Once my group realized this was our problem, we got a handle on it. We started calling out players who weren't paying attention, or who just started looking at their sheet when their turn came up. It was draconian, but we actually started to time people at first. We no longer do that anymore. No need.
We went from 5 to 10 minutes per player turn to 30 seconds or less. Our 2 hour combats went down to about 30 minutes. It makes a HUGE difference.
As to your second point, yes you can bump up damage to help with grind and make combat more exciting and dangerous. +5 damage per tier per attack works pretty good for pre-MM3 monsters. MM3 and Monster Vault monsters already do good damage, so be careful about upping them as well.
When I first started upping damage, but players were like "Whoa! Stuff just got real!" Only they didn't say "stuff".

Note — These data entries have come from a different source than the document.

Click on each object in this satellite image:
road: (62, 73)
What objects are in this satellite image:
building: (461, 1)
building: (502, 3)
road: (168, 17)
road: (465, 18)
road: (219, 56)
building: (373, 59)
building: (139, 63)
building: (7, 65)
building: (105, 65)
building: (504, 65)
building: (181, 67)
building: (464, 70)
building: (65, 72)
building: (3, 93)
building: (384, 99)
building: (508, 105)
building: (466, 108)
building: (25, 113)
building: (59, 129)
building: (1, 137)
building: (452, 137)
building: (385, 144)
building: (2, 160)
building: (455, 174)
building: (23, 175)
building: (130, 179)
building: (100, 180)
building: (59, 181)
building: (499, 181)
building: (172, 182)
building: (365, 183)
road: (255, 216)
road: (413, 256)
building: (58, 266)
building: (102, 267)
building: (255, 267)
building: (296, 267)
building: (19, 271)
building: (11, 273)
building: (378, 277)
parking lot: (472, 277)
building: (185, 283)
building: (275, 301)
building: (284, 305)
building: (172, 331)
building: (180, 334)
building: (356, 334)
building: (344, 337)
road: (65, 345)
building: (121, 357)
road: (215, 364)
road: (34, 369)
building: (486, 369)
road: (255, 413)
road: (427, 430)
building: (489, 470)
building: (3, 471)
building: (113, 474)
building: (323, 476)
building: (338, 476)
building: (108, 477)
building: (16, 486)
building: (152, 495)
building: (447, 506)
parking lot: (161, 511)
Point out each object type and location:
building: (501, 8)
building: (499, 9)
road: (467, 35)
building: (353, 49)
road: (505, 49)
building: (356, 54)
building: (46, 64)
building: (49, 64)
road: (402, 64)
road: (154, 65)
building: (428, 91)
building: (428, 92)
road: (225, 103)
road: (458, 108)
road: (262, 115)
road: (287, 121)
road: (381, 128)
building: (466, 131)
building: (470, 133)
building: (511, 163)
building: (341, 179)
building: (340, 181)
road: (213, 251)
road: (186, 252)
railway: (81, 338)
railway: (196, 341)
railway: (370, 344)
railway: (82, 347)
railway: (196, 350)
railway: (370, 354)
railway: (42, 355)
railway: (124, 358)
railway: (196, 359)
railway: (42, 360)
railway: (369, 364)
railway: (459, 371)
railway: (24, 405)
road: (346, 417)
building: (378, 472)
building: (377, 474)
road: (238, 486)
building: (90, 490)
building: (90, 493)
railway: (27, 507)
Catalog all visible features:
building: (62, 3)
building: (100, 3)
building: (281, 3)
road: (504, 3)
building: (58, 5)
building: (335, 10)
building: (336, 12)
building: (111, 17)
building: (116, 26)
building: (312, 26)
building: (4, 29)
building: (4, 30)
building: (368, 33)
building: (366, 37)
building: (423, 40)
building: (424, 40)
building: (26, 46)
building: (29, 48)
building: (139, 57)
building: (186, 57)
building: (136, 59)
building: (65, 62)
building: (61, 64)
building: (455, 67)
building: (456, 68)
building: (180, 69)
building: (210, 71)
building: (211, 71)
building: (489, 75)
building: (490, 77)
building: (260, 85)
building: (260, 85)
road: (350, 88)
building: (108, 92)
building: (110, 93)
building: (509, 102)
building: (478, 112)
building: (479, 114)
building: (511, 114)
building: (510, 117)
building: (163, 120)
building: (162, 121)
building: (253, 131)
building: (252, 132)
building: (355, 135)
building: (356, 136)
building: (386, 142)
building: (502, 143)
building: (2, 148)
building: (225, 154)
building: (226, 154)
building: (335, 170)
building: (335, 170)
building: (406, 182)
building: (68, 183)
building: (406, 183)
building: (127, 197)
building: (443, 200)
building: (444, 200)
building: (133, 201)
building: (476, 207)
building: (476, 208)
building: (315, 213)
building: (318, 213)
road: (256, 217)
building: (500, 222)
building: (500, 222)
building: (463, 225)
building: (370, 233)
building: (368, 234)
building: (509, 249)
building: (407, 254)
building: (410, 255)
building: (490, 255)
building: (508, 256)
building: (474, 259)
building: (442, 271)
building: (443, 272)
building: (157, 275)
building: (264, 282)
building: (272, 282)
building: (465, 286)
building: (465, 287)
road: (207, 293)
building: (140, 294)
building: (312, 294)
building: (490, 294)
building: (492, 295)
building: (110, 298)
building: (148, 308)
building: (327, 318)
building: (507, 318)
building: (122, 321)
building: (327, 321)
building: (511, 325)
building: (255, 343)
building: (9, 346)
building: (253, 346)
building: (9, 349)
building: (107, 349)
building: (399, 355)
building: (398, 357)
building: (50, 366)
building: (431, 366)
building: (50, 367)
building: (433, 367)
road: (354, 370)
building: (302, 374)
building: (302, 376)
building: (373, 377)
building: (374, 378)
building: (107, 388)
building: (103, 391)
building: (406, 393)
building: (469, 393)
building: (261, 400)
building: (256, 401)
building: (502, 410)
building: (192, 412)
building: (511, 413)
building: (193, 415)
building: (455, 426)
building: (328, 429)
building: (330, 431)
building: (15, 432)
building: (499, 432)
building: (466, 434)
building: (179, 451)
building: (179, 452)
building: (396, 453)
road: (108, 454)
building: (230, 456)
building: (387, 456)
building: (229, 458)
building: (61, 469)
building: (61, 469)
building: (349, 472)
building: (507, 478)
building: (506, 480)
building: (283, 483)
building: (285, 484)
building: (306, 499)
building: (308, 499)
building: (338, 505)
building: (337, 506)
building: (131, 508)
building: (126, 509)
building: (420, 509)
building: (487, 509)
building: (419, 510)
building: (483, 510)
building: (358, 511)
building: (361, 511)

Another house rule I like is to bring in the escalation die from 13th Age. Essentially, you set a big d6 down in front of the DM screen starting with the 1 facing up in round two of the combat. Every round, you increase the number on the die by 1. This number is a bonus to hit that the players get (if you want to get really nasty, give the monsters the bonus too). Essentially, the players get +0 to hit in round one, but a cumulative +1 to hit for every subsequent round to a max of +6.
This helps reduce grind by increasing the odds of successful hit as combat goes on. It also encourages players to use their dailies later when they are more dramatically appropriate, instead of blowing their whole load in the first couple of rounds.